▶ **Texte source**:
Israël a continuellement refusé de s’impliquer dans le conflit syrien. Êtes-vous, dans ces conditions, en mesure de peser sur les termes de son règlement?

Israël demeure la première puissance militaire de la région. Notre gouvernement a certes fait le choix de ne pas intervenir dans cette guerre civile, mais cela ne signifie pas que nous avons renoncé à protéger nos intérêts. Nous ne sommes d’ailleurs pas restés les bras croisés, ces dernières années, lorsqu’il a fallu les défendre. Notre capacité à définir clairement nos lignes rouges et à les faire respecter, si nécessaire par la force, nous confère une certaine autorité.

En quoi consistent précisément ces lignes rouges?

▶ **Entrées du jeu de données**:
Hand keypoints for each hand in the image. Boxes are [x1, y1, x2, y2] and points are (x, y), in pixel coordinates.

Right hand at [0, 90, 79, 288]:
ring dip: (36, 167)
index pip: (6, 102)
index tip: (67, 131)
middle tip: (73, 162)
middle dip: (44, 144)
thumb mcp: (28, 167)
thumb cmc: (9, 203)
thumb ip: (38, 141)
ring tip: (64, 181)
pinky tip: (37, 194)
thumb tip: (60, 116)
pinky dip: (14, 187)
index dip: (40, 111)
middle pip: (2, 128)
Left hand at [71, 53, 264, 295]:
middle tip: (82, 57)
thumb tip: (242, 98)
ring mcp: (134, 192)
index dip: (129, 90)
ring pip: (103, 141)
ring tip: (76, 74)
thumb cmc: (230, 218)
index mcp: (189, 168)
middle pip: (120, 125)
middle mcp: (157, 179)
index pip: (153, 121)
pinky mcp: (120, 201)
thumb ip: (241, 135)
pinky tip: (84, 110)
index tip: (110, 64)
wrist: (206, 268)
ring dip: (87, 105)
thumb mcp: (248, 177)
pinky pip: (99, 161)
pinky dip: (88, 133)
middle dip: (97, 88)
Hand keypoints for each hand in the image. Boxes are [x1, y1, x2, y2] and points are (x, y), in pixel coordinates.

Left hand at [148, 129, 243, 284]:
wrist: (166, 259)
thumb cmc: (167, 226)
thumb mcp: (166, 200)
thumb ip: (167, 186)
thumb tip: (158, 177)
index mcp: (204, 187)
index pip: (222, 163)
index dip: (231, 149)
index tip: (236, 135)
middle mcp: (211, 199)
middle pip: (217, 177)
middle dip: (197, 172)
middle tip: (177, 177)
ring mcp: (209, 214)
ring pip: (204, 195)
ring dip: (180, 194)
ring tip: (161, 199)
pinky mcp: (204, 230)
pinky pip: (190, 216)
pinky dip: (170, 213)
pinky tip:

▶ **Consignes**:
**a)** D'après le texte sur la position d'Israël dans le conflit syrien, qu'est-ce qui confère à Israël une certaine autorité ? Répondez en une à trois phrases.
**b)** Rédigez la suite du texte sur la position d'Israël face au conflit syrien, à partir de sa dernière phrase.

▶ **Corrigé**:
**a)** Israël tient cette autorité de sa capacité à définir clairement ses lignes rouges. Il sait aussi les faire respecter, si nécessaire par la force.

**b)**
Sur le plan géographique, tout d’abord, Israël ne peut pas accepter une présence de l’Iran ou du Hezbollah au sud de Damas. Il n’est pas non plus question de laisser prospérer à nos portes des groupes qui seraient financés ou entraînés par la République islamique, ni de permettre à celle-ci d’équiper le régime syrien en armes de destruction massive. Et puis il est essentiel que nous sachions qui contrôle réellement Damas. Les Iraniens? Le Hezbollah? Les Russes? Ou bien Bachar el-Assad lui-même? Il s’agit sans doute du point le plus délicat. Je ne suis pas dans le secret des dieux et j’ignore donc quelles seront les demandes précises du premier ministre quand il rencontrera Vladimir Poutine, mais il me semble clair qu’Israël aimerait voir l’influence iranienne sur le régime de Damas réduite à sa plus simple expression.

Le ministre de la Défense, Avigor Lieberman, a récemment indiqué qu’il souhaite le départ de Bachar el-Assad. Israël s’apprête-t-il à rompre avec la position de neutralité affichée depuis 2011?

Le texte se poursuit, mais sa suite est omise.